Somebody else mentioned Heisenbergian Uncertainty and Einsteinian Relativity.

Both of those things are completely false, untrue, when you are talking about a car accident in an intersection. There is no relativistic effect, and there is no uncertainty. Newtonian physics describe the car crash to a tee. Heisenbergian Uncertainty completely fails to explain the car crash...in fact, it might lead you to erroneously believe that one car could pass right through the other with no damage. But that, in fact, is completely impossible. Heisenberg works for subatomic particles under study at high energy. It is completely wrong for a Buick hitting a Ford. Newton, on the other hand, is completely right for the Buick hitting the Ford.

If both of them were approaching the speed of light, Heisenberg would still fail completely to describe anything.
Newton would still tell you what would happen when the one smacked the other.
But Einstein would chime in that the cars MIGHT miss each other because they each got so small as they approached light speed that more space was opened up so that maybe one could squeak past the other.

A classic mental error is to believe that the newer theory, which describes something at the fringes of observation (Heisenberg, for example) supersedes everything else.
Thus, we have folks saying, and really believing that, theoretically, somebody could walk right through a wall, or that my breakfast fork could simply rise from the Earth and pass out of the gravitational field..."anything is possible"..."theoretically".
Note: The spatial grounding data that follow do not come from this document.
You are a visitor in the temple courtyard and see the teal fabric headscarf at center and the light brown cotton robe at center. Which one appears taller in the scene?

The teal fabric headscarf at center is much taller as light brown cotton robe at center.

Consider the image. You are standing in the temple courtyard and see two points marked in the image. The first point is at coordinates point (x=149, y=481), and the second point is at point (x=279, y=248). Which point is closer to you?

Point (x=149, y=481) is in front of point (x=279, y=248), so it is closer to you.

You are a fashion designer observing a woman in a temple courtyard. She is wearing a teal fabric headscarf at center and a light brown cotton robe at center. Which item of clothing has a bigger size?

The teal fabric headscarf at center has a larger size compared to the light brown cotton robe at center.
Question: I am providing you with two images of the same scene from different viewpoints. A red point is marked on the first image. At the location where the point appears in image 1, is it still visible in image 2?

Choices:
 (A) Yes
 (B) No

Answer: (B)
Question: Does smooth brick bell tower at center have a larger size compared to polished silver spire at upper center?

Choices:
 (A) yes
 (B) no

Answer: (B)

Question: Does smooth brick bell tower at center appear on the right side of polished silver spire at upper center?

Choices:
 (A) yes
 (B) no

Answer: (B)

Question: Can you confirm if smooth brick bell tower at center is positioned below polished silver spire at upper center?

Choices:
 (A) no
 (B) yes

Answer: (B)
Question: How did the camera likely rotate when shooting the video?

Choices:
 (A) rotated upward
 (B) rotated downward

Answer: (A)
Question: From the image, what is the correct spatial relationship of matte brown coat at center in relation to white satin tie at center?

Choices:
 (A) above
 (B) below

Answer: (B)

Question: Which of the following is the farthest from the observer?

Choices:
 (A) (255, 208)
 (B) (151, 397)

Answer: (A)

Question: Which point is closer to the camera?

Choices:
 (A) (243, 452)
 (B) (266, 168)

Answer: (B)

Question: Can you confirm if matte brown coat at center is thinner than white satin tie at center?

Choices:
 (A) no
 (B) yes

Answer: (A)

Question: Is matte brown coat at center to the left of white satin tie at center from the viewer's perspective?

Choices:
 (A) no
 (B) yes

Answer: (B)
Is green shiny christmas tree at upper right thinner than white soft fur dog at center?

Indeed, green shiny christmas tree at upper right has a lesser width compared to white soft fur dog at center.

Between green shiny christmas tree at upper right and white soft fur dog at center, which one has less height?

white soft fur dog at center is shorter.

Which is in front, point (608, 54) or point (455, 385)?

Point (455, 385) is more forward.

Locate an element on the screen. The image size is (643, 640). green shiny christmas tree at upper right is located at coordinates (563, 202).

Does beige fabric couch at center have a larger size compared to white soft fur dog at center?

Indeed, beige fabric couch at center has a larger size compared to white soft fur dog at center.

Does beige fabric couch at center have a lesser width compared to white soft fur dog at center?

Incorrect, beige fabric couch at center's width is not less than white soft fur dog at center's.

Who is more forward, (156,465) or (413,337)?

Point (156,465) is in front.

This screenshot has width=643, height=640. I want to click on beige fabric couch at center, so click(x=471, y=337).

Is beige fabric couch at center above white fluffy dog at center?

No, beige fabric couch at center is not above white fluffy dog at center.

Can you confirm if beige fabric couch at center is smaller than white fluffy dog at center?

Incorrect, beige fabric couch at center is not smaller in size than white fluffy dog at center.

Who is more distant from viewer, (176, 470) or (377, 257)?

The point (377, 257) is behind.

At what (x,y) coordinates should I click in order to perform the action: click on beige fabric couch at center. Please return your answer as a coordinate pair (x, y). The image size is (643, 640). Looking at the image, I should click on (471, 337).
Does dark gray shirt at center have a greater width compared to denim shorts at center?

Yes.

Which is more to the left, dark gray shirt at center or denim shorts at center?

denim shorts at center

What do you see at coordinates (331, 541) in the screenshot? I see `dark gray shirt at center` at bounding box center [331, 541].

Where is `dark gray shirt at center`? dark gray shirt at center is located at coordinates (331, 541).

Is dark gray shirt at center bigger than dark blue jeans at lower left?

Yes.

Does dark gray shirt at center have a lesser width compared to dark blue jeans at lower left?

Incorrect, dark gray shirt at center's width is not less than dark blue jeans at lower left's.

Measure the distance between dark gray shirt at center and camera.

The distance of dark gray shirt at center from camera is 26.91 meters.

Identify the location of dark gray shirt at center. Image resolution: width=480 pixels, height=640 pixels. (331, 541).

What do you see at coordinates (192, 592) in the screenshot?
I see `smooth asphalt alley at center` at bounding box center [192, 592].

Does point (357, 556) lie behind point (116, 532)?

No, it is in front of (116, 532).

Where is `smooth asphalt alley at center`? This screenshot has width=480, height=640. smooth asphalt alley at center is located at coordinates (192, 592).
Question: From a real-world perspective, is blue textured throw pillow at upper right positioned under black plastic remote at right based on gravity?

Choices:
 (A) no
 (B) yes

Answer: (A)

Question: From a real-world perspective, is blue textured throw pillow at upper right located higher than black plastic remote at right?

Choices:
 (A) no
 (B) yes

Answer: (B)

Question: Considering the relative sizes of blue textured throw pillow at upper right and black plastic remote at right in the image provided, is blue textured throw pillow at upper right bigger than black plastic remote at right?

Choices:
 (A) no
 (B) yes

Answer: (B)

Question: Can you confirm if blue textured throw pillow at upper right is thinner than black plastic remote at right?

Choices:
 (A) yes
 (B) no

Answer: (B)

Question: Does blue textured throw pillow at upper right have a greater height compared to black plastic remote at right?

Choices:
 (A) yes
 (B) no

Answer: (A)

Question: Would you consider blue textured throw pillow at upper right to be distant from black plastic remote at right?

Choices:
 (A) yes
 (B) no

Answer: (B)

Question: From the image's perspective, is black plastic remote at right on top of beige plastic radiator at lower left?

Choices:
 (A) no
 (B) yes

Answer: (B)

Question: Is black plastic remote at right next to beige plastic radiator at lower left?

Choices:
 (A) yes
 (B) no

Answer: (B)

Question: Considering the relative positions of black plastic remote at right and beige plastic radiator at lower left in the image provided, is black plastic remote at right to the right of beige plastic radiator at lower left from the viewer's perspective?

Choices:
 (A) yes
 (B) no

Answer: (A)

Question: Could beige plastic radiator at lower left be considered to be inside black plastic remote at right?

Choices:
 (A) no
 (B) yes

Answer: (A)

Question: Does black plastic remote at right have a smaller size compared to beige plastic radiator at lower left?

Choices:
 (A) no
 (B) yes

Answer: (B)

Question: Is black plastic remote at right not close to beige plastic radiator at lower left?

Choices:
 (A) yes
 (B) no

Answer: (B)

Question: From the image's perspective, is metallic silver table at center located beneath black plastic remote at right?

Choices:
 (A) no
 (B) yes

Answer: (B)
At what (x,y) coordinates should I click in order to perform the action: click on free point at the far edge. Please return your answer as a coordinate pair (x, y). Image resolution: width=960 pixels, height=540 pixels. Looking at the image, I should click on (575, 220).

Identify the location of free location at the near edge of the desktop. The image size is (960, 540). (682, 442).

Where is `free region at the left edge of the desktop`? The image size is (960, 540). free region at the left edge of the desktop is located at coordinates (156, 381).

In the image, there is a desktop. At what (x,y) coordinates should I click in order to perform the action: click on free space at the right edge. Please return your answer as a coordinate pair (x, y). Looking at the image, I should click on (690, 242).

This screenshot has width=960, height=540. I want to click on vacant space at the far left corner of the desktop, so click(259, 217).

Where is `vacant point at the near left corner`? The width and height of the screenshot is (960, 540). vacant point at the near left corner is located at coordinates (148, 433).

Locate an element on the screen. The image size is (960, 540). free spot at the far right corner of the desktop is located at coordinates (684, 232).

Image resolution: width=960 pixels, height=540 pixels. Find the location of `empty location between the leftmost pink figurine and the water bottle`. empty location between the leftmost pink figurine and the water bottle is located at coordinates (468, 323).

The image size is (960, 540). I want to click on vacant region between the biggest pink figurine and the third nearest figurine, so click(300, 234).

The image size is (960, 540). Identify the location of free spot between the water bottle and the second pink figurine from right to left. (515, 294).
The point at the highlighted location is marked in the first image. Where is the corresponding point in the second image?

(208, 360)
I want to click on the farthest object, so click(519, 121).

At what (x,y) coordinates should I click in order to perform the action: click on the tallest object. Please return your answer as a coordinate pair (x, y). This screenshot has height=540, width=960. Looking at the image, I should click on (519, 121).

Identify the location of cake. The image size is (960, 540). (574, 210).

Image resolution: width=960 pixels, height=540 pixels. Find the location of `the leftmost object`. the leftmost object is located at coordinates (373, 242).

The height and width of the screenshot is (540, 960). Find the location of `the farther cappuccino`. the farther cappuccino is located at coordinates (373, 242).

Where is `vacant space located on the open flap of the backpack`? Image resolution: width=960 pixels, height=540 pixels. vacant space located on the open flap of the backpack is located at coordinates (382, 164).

Of course, the "theory" that thinks that Heisenberg and Einstein say that, or combined, somehow say that, is just a completely misunderstanding about the very limited and special cases, from our perspective, that Einstein and Heisenberg were speaking of.

What, in the real world, approaches the speed of light?
Nothing.
Everything in our world is at Newtonian speeds, or actually AT the speed of light. We don't get a little bit shorter when we speed up from 45 to 50 miles per hour. And we don't have a "wavelength" either, even though we can plug our numbers into a formula which will give us a "wavelength" for each of us based on our mass.

What, in the world outside of the supercollider and high energy physics lab, behaves uncertainly?
This is trickier.
Strict determinists would probably say "Nothing" and assert Newton. But if you really think about what entropy is and does, it's essentially a randomizer for things working at Newtonian speeds and sizes.

Nevertheless, even entropic "uncertainty" (I am coining an uncomfortable phrase) is bounded. It does not, and CANNOT (ever) literally rain "cats and dogs" unless (a) God intervenes directly - then anything is possible, but we aren't dealing with the laws of Physics at that point but the legislator who, like a US Judge, can basically do anything he wants and everybody has to obey, or (b) a tornado is passing by a pet store.


244 posted on 04/07/2005 6:48:04 AM PDT by Vicomte13 (Et alors?)